Problem description
For the records below, print the lines from the line with "Noord-Brabant" through the line with "en de topografische" exactly as written; include both end lines and exclude the rest.

Stored entries:

========================

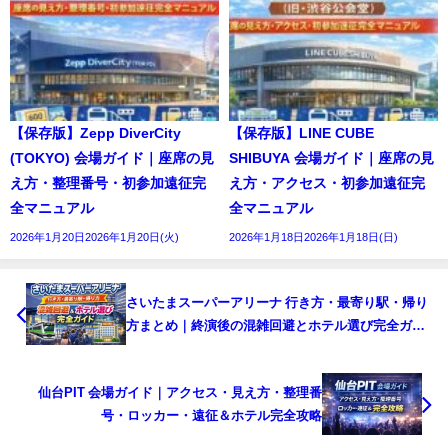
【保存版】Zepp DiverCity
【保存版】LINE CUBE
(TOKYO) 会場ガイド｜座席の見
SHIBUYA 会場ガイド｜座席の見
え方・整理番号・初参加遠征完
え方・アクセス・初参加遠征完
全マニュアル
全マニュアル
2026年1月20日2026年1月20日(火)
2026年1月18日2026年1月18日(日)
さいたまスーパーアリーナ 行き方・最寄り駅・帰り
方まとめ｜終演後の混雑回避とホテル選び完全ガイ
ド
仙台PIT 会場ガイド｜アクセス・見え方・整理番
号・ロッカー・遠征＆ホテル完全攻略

========================

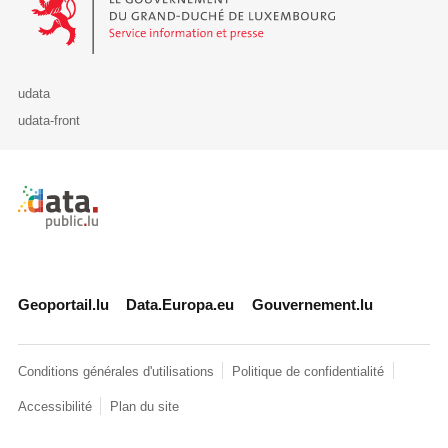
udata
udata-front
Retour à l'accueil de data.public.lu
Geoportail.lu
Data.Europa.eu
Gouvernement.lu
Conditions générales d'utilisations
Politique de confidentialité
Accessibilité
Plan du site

========================

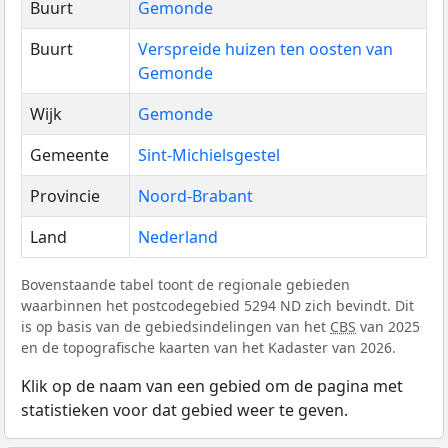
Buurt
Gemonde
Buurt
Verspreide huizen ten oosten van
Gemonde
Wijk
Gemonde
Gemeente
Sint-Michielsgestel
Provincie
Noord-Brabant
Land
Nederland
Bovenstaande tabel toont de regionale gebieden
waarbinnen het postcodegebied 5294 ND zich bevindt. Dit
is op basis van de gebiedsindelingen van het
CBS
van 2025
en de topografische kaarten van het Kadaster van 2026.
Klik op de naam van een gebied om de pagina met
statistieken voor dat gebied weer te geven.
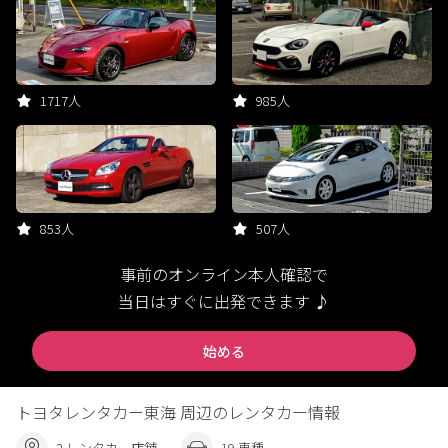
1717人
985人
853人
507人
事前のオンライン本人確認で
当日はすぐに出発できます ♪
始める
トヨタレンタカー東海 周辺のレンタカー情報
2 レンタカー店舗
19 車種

========================

Task result
Noord-Brabant
Land
Nederland
Bovenstaande tabel toont de regionale gebieden
waarbinnen het postcodegebied 5294 ND zich bevindt. Dit
is op basis van de gebiedsindelingen van het
CBS
van 2025
en de topografische kaarten van het Kadaster van 2026.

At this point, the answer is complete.